**EXERCISE DIRECTIONS**
With the pictures left out, every record must be reproduced exactly.
•••••
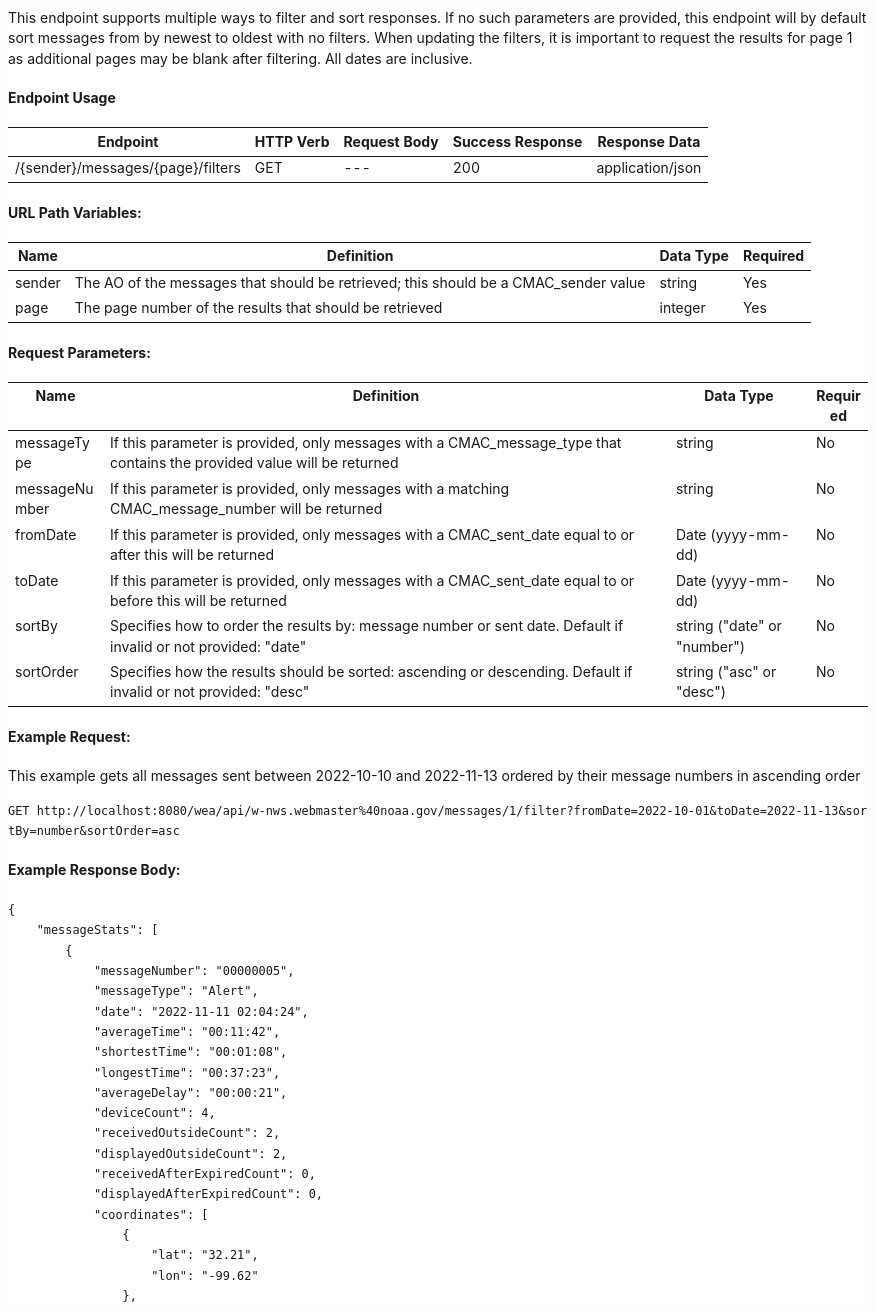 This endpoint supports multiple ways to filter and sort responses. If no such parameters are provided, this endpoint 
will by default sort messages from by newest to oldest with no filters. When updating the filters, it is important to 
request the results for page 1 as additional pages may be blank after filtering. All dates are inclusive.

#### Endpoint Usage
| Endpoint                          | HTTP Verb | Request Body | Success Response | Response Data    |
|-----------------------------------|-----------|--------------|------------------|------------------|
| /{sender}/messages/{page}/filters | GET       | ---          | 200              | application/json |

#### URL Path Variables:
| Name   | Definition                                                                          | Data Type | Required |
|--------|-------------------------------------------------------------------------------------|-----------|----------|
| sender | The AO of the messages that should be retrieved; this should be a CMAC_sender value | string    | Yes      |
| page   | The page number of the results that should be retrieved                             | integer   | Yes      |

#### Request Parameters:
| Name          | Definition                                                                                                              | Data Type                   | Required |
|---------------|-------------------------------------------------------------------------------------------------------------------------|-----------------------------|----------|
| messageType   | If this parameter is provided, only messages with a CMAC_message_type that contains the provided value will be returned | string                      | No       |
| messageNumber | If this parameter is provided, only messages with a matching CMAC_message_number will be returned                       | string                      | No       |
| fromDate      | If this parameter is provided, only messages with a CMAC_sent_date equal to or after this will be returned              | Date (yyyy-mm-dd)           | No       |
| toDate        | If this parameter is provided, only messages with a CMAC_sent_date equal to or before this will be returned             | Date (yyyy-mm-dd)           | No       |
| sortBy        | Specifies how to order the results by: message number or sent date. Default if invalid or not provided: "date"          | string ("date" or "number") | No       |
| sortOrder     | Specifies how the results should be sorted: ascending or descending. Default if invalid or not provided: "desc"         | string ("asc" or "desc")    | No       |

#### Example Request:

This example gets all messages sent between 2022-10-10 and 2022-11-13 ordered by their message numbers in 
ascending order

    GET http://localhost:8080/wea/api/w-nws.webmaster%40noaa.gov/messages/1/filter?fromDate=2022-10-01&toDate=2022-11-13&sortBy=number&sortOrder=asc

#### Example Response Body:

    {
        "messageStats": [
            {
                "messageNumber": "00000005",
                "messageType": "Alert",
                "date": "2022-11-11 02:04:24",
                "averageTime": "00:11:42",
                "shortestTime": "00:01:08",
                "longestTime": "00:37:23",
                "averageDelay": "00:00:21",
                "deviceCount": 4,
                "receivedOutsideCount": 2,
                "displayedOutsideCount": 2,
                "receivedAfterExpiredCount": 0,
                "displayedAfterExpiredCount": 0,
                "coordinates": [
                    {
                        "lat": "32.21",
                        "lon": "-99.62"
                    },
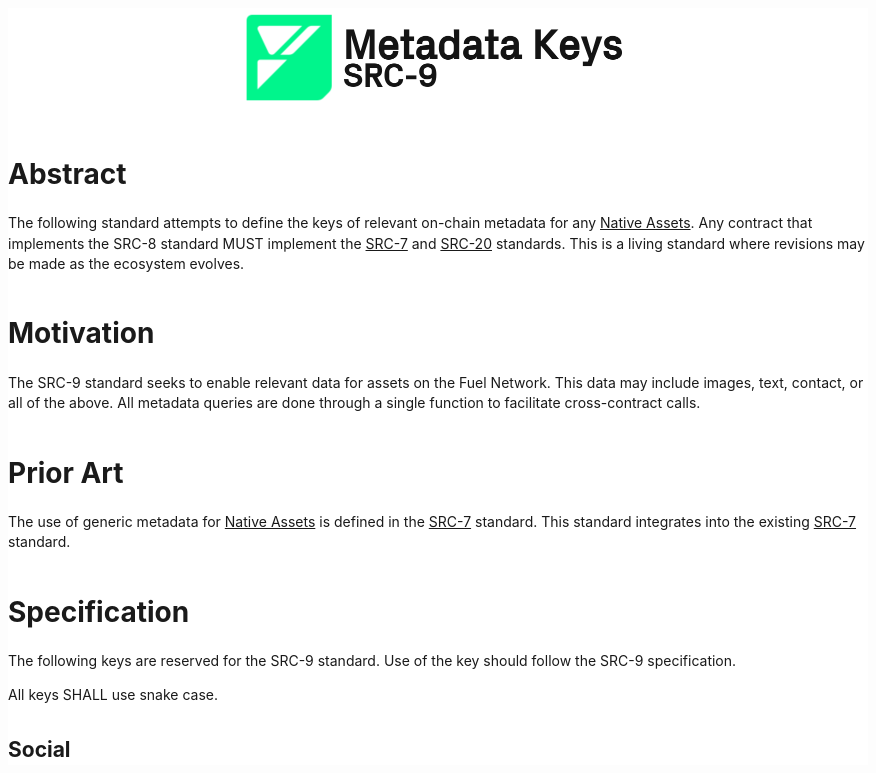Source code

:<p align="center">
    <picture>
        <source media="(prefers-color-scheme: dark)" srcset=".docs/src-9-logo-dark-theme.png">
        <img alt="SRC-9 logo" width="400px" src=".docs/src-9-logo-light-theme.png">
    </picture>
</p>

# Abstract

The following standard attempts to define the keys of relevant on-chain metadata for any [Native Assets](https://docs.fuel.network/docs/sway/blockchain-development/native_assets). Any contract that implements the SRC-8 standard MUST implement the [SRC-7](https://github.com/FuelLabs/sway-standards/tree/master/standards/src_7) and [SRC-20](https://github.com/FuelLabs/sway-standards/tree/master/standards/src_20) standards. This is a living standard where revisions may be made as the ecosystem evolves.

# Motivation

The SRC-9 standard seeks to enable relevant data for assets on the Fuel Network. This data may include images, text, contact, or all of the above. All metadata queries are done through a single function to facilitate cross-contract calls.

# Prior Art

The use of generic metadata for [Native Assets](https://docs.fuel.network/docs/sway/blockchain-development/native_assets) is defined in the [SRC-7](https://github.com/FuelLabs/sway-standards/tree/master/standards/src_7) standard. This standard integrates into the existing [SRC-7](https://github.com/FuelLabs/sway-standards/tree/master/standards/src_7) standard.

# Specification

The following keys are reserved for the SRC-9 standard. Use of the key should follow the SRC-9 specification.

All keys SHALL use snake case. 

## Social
•••••
**RESULT FOR THIS TASK**
 This endpoint supports multiple ways to filter and sort responses. If no such parameters are provided, this endpoint 
will by default sort messages from by newest to oldest with no filters. When updating the filters, it is important to 
request the results for page 1 as additional pages may be blank after filtering. All dates are inclusive.

#### Endpoint Usage
| Endpoint                          | HTTP Verb | Request Body | Success Response | Response Data    |
|-----------------------------------|-----------|--------------|------------------|------------------|
| /{sender}/messages/{page}/filters | GET       | ---          | 200              | application/json |

#### URL Path Variables:
| Name   | Definition                                                                          | Data Type | Required |
|--------|-------------------------------------------------------------------------------------|-----------|----------|
| sender | The AO of the messages that should be retrieved; this should be a CMAC_sender value | string    | Yes      |
| page   | The page number of the results that should be retrieved                             | integer   | Yes      |

#### Request Parameters:
| Name          | Definition                                                                                                              | Data Type                   | Required |
|---------------|-------------------------------------------------------------------------------------------------------------------------|-----------------------------|----------|
| messageType   | If this parameter is provided, only messages with a CMAC_message_type that contains the provided value will be returned | string                      | No       |
| messageNumber | If this parameter is provided, only messages with a matching CMAC_message_number will be returned                       | string                      | No       |
| fromDate      | If this parameter is provided, only messages with a CMAC_sent_date equal to or after this will be returned              | Date (yyyy-mm-dd)           | No       |
| toDate        | If this parameter is provided, only messages with a CMAC_sent_date equal to or before this will be returned             | Date (yyyy-mm-dd)           | No       |
| sortBy        | Specifies how to order the results by: message number or sent date. Default if invalid or not provided: "date"          | string ("date" or "number") | No       |
| sortOrder     | Specifies how the results should be sorted: ascending or descending. Default if invalid or not provided: "desc"         | string ("asc" or "desc")    | No       |

#### Example Request:

This example gets all messages sent between 2022-10-10 and 2022-11-13 ordered by their message numbers in 
ascending order

    GET http://localhost:8080/wea/api/w-nws.webmaster%40noaa.gov/messages/1/filter?fromDate=2022-10-01&toDate=2022-11-13&sortBy=number&sortOrder=asc

#### Example Response Body:

    {
        "messageStats": [
            {
                "messageNumber": "00000005",
                "messageType": "Alert",
                "date": "2022-11-11 02:04:24",
                "averageTime": "00:11:42",
                "shortestTime": "00:01:08",
                "longestTime": "00:37:23",
                "averageDelay": "00:00:21",
                "deviceCount": 4,
                "receivedOutsideCount": 2,
                "displayedOutsideCount": 2,
                "receivedAfterExpiredCount": 0,
                "displayedAfterExpiredCount": 0,
                "coordinates": [
                    {
                        "lat": "32.21",
                        "lon": "-99.62"
                    },
Source code

:<p align="center">
    <picture>
        <source media="(prefers-color-scheme: dark)" srcset=".docs/src-9-logo-dark-theme.png">
        <img alt="SRC-9 logo" width="400px" src=".docs/src-9-logo-light-theme.png">
    </picture>
</p>

# Abstract

The following standard attempts to define the keys of relevant on-chain metadata for any [Native Assets](https://docs.fuel.network/docs/sway/blockchain-development/native_assets). Any contract that implements the SRC-8 standard MUST implement the [SRC-7](https://github.com/FuelLabs/sway-standards/tree/master/standards/src_7) and [SRC-20](https://github.com/FuelLabs/sway-standards/tree/master/standards/src_20) standards. This is a living standard where revisions may be made as the ecosystem evolves.

# Motivation

The SRC-9 standard seeks to enable relevant data for assets on the Fuel Network. This data may include images, text, contact, or all of the above. All metadata queries are done through a single function to facilitate cross-contract calls.

# Prior Art

The use of generic metadata for [Native Assets](https://docs.fuel.network/docs/sway/blockchain-development/native_assets) is defined in the [SRC-7](https://github.com/FuelLabs/sway-standards/tree/master/standards/src_7) standard. This standard integrates into the existing [SRC-7](https://github.com/FuelLabs/sway-standards/tree/master/standards/src_7) standard.

# Specification

The following keys are reserved for the SRC-9 standard. Use of the key should follow the SRC-9 specification.

All keys SHALL use snake case. 

## Social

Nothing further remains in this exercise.